= Extract =
* * *
Saturday, April 2, 2011

Moritz & Marie Beier Buy a Farm at Beyersville

First home on the Beyersville farm
Working in the cotton gin and renting at Noack, Texas, during most of the decade beginning in 1890, Moritz Beier saved enough money to buy a place that he and Marie could call their own.  Williamson County records show that Moritz purchased a 75 acre farm in the Robbins Pasture survey at Beyersville, on October 1, 1901.  This was the first of several purchases Moritz Beier made over a period of several years.  [Note: Robbins Pasture is occasionally refered to in this blog as "Robinsons Pasture"]

Ella Beyer Hardi wrote:

After a time of working in the gin, grandfather Moritz, being a very saving person, could buy acreage, near Beyersville, and eventually near Coupland.  He paid $35.00 an acre for the first farm. 


Moving to Robinson Pasture the small farm my Parents bought . . . $27 acre.  The Tax were still due from years before.   My Dad borrowed the money from Mathias Bachmeyer to pay for same.  They had the money (Cash).  Just newly married they lived close to us.  Mathias Wife Alma was my Cousin. 

Lucille Harwell notes (from a conversation with Rudolph Ernest Beyer):

Parents moved to Beyersville 1901, bought 75 acres . . .  for about $35 an acre.  [The previous owner had] failed to pay taxes on land for 2 years.  One day Charlie Strau, property tax agent, approached Moritz in town and told him he would foreclose on him if he didn’t pay back taxes which amounted to a little more than $200.  Moritz was in trouble because he was never notified of this back tax.  He immediately came home and then went to Mathias Bachmayer and told him of his troubles.  He went to his old trunk and took out $200.00 and handed it to Moritz so he could pay his debt.
* * *
= Dataset excerpt =
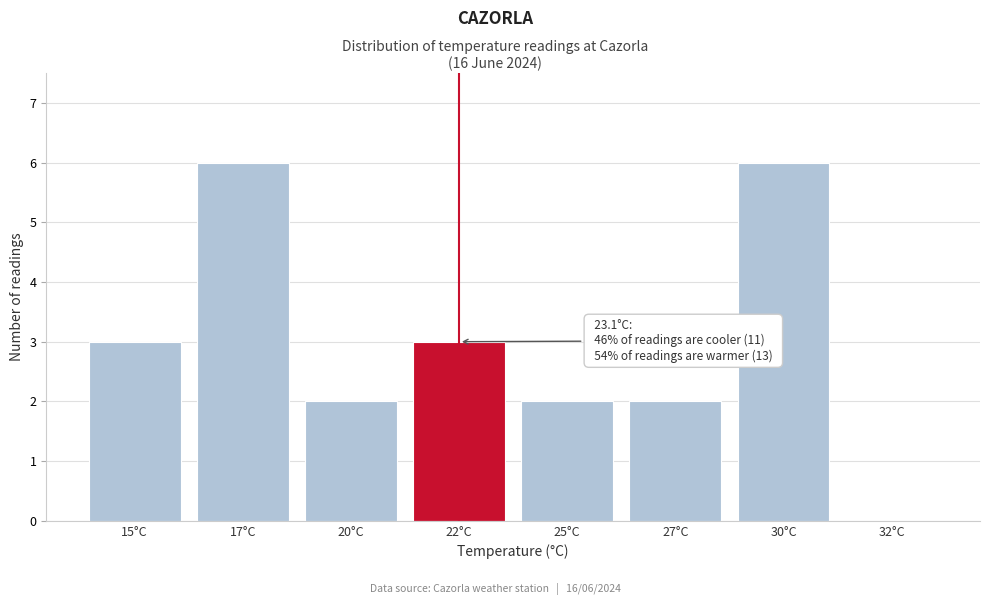

Reading left to right, list all the values displayed in this chart.

15°C=3	17°C=6	20°C=2	22°C=3	25°C=2	27°C=2	30°C=6	32°C=0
* * *
= What the exercise asks =
Please extend the account of Moritz and Marie Beier buying their farm at Beyersville, picking up right after its final sentence.

= Written reply =
From Ella Hardi's notes:

After buying his first acreage, grandfather, after crops came in, bought additional land, cotton prices were good during World War I. 
. . . .
After the small farm was paid Papa bought raw land next to the little farm just Cactus & Mesquite brush. Had Mexicans to dig up mesquite stumps & Cactus.  We Children & Mother burned brush & hauled Prickle Pear.  Meanwhile Ewald was born [Ewald Otto Beyer - born February 23, 1903].  It was nothing but hard work.  Paid $35 for the raw land.  Barely enough to eat.  Olga had to learn to plow, handle 4 mules, flat bed.  Make new land. Plow handle 4 mules in front a Sulkey Plow. Always tried to make more money. Paid Mexicans to cut big trees across dry brushy make cord-wood.  Olga & I stacked hauled 60 cords in one winter.  Mr. Bachmeyer bought to run his Cotton Gin at Beyersville.  Mr Bachmeyer's first Gin was down on his farm but later moved it Close to Tonigs Gin called Beyersville.
. . . .

                                                                                         Having paid the [farm] my Dad bought raw land (Pasture) for $35. an acre.  Mexicans Grubbed & cut down trees.  We hauled Prickle Pears into ditches.  It was hard work to lift the green Prickle Pears on the wagon (they were full of stickers) and the green Cord wood to load on the wagon & haul off to stack into cords (6 ft long & 4 ft high measured 1 cord.)  Mama helped burn brush.

                                                                                       When Ewald was about 2 years old he tried to climb a small Elm tree.  But all to Laugh.  He landed on the ground in a water puddle, to our surprise here came Mr. Mager to see what we were doing and with Ewald all wet & just covered with a heavy Jacket to let his clothes dry, hung on a bush close by. 

                                                                                        We all had to burn brush, mesquite, & chaparral.  The mesquite stumps in the ground the Mexicans had to dig up.  The Mexicans got $15 an acre for Grubbing.  My Sister Olga did the flat breaking (Plowing) with 4 mules hitched to a Sulky Plow – 30 acres one winter & 30 the next so we had new land for crops.  One year top crop was very heavy almost as good as the fall (summer) crop.

Moritz Beier subsequently purchased and improved additional farmland nearby in 1908 (150 acres) and 1920 (158 acres).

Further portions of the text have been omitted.